The records Start Marker
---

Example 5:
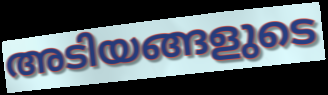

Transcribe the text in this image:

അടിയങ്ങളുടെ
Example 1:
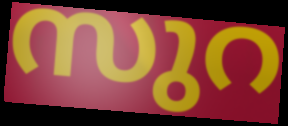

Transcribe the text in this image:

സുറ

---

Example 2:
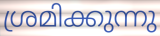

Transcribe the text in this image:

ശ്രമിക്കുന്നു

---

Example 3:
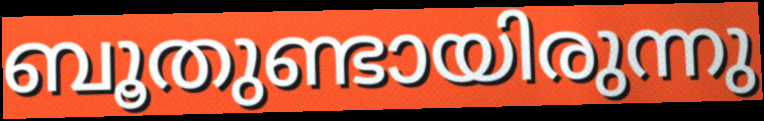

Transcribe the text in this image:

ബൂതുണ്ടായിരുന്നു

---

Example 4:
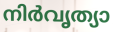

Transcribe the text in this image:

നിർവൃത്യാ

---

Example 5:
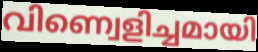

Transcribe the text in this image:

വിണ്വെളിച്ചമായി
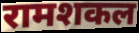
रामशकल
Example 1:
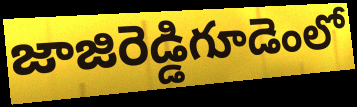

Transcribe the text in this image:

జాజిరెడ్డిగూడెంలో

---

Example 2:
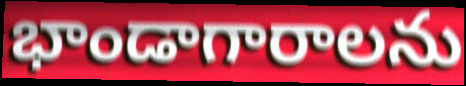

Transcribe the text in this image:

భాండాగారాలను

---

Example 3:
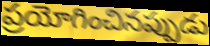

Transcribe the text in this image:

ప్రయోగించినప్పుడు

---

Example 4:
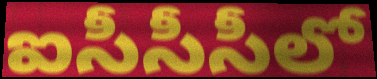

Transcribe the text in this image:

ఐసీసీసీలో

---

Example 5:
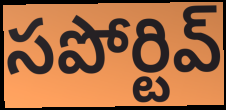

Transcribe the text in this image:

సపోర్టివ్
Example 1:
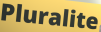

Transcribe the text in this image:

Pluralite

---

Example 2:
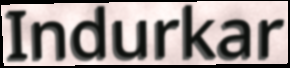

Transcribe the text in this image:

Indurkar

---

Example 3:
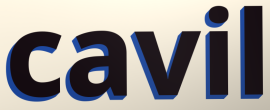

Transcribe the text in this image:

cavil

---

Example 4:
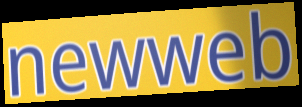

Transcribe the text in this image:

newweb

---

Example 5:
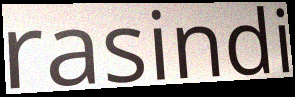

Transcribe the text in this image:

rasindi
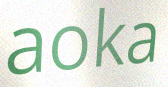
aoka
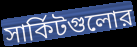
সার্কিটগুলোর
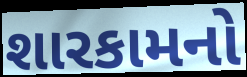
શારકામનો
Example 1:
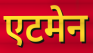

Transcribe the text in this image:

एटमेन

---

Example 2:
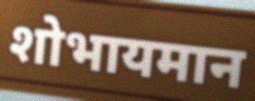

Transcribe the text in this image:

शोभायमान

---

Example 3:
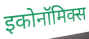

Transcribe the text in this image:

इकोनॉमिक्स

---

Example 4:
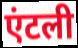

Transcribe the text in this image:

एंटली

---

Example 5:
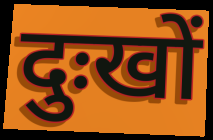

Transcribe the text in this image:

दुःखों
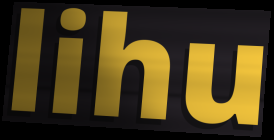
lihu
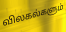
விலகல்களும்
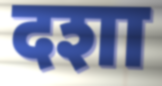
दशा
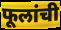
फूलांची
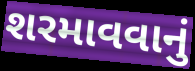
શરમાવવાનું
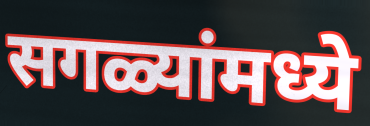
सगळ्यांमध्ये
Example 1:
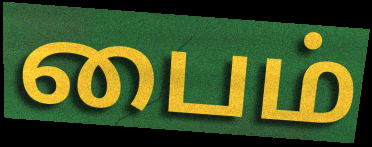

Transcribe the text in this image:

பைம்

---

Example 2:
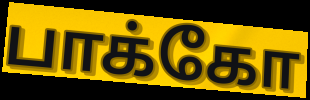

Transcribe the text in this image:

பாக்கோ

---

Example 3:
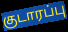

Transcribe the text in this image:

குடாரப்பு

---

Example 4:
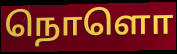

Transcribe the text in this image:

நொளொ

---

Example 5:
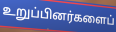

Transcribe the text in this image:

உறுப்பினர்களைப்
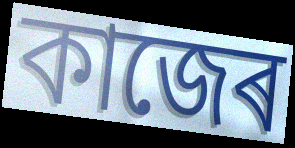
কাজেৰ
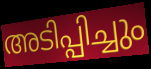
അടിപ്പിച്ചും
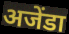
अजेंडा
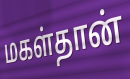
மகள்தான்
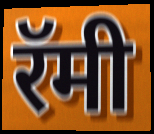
The records End Marker
◆ What the task asks: Make an exact copy of the records, pictures excluded.

◆ Task response:
---

Example 5:

Transcribe the text in this image:

അടിയങ്ങളുടെ
Example 1:

Transcribe the text in this image:

സുറ

---

Example 2:

Transcribe the text in this image:

ശ്രമിക്കുന്നു

---

Example 3:

Transcribe the text in this image:

ബൂതുണ്ടായിരുന്നു

---

Example 4:

Transcribe the text in this image:

നിർവൃത്യാ

---

Example 5:

Transcribe the text in this image:

വിണ്വെളിച്ചമായി
रामशकल
Example 1:

Transcribe the text in this image:

జాజిరెడ్డిగూడెంలో

---

Example 2:

Transcribe the text in this image:

భాండాగారాలను

---

Example 3:

Transcribe the text in this image:

ప్రయోగించినప్పుడు

---

Example 4:

Transcribe the text in this image:

ఐసీసీసీలో

---

Example 5:

Transcribe the text in this image:

సపోర్టివ్
Example 1:

Transcribe the text in this image:

Pluralite

---

Example 2:

Transcribe the text in this image:

Indurkar

---

Example 3:

Transcribe the text in this image:

cavil

---

Example 4:

Transcribe the text in this image:

newweb

---

Example 5:

Transcribe the text in this image:

rasindi
aoka
সার্কিটগুলোর
શારકામનો
Example 1:

Transcribe the text in this image:

एटमेन

---

Example 2:

Transcribe the text in this image:

शोभायमान

---

Example 3:

Transcribe the text in this image:

इकोनॉमिक्स

---

Example 4:

Transcribe the text in this image:

एंटली

---

Example 5:

Transcribe the text in this image:

दुःखों
lihu
விலகல்களும்
दशा
फूलांची
શરમાવવાનું
सगळ्यांमध्ये
Example 1:

Transcribe the text in this image:

பைம்

---

Example 2:

Transcribe the text in this image:

பாக்கோ

---

Example 3:

Transcribe the text in this image:

குடாரப்பு

---

Example 4:

Transcribe the text in this image:

நொளொ

---

Example 5:

Transcribe the text in this image:

உறுப்பினர்களைப்
কাজেৰ
അടിപ്പിച്ചും
अजेंडा
மகள்தான்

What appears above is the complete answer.